Вскоре после прибытия нашего в сие место приехал к армии и генерал-аншеф Броун; также соединились с нею и войска наши, шедшие прямо из Смоленска и из Стародуба, и состоящие по большей части из конницы и легких войск. Таким образом собралась в сем месте вся наша армия вместе, кроме дивизии генерала Фермора; которая, как выше упомянуто, пошла осаждать Мемель.
Не успел весь генералитет съехаться и собраться, как делан был тут два раза военный консилиум или совет, и трактовано было на них о дальнейших предприятиях и о том, где и как вступить в прусские границы; после чего сделано было во всей армии другое распоряжение между полками. Наш полк достался уже в иную и ту дивизию, которою командовал генерал-аншеф Броун; а бригадою нашею, сделанною из нашего да из Нарвского и Выборгского полку, стал предводительствовать уже г. бригадир Берх.

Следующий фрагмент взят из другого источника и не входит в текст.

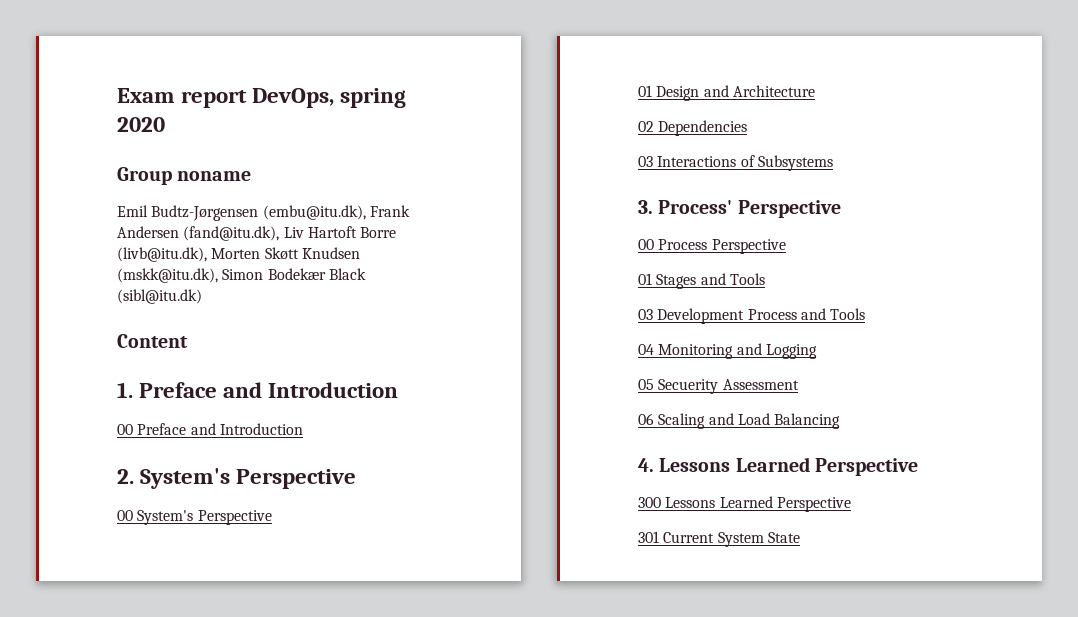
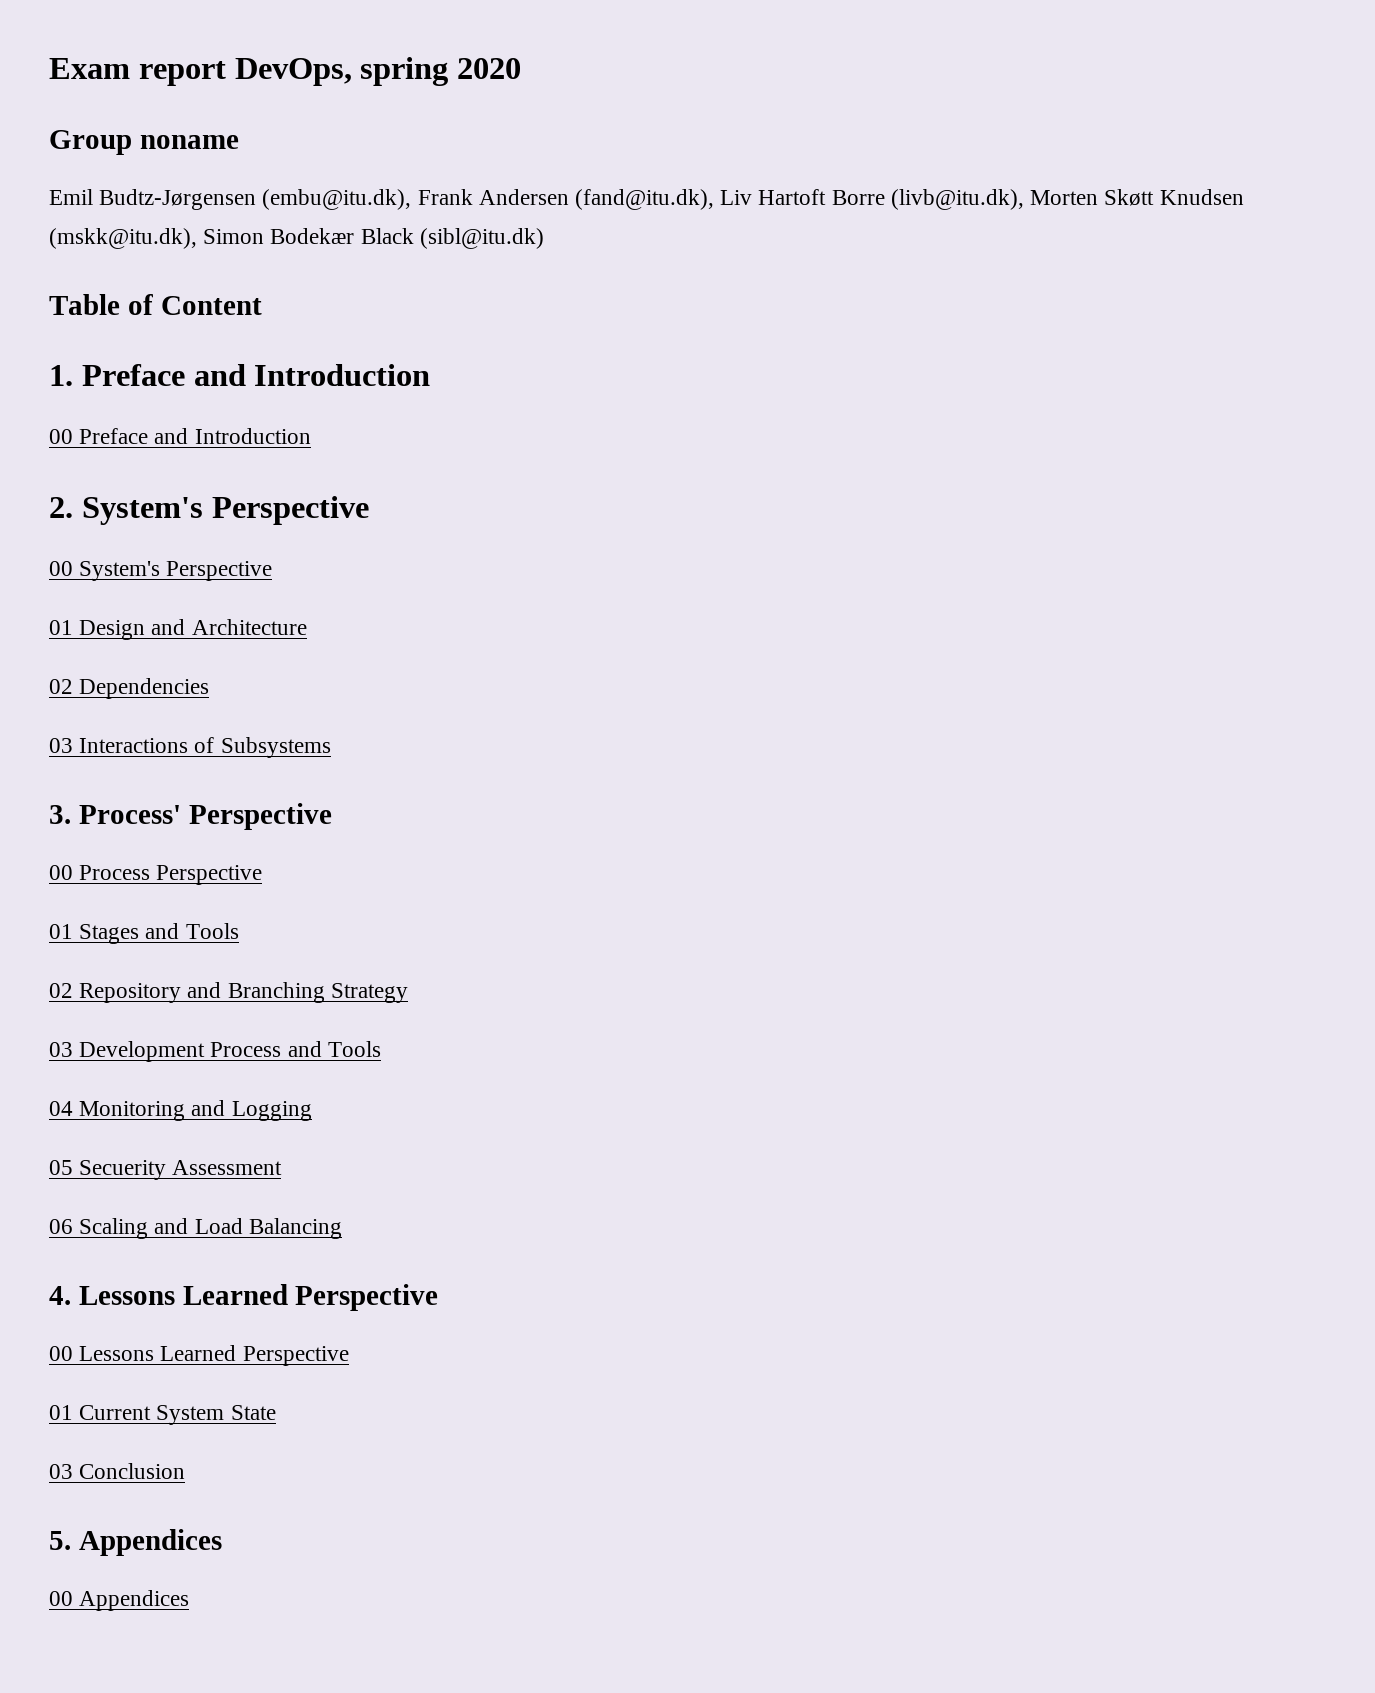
(202, 296) none -> [49,294,153,315] Table of
(765, 279) none -> [49,982,408,1003] // 02 Repository and Branching Strategy
[638,496,851,512] [638,531,659,543] 300 Lessons Learned Perspective // 301 -> [49,1345,349,1366] [49,1405,73,1420] 00 Lessons Learned Perspective // 01
(800, 537) none -> [49,1463,186,1479] [49,1529,222,1556] [49,1590,190,1611] // 03 Conclusion // 5. Appendices // 00 Appendices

Между тем, как мы сим образом и с толикою медленностию тащились из Риги до Ковен, и тут со всех сторон понемногу собираясь, время свое не столько в деле, сколько в праздности и в пустых излишностях препровождали, в Богемии и в других местах продолжал гореть огнь военного пламени наижесточайшим образом. Помянутая прежде сего и столь страшная баталия у цесарцев с пруссаками под Прагою, сколь ни была кровопролитна, и хотя на оной в несколько часов перебито и переуродовано было с обеих сторон более 30 тысяч человек, однако она не переменила нимало положения дел, не уменьшила лютости воины и не произвела никакой еще надежды к миру. Баталия сия в особливости достопамятна тем, что хотя все думали и ожидали, что возымеет она великие последствия, однако сего не было, и она их не имела. Все думали, что победивший тогда цесарцев король прусский, погнавшись за убегшими цесарцами вслед и догнав, всех их истребит, а запершихся в Праге принудит огнем и голодом отдаться в полон, и многие бились даже об заклад, что король не преминет сего сделать и надеялись, что он овладеет всею Богемиею прежде, нежели цесарцы успеют еще опомниться: однако все в том обманулись.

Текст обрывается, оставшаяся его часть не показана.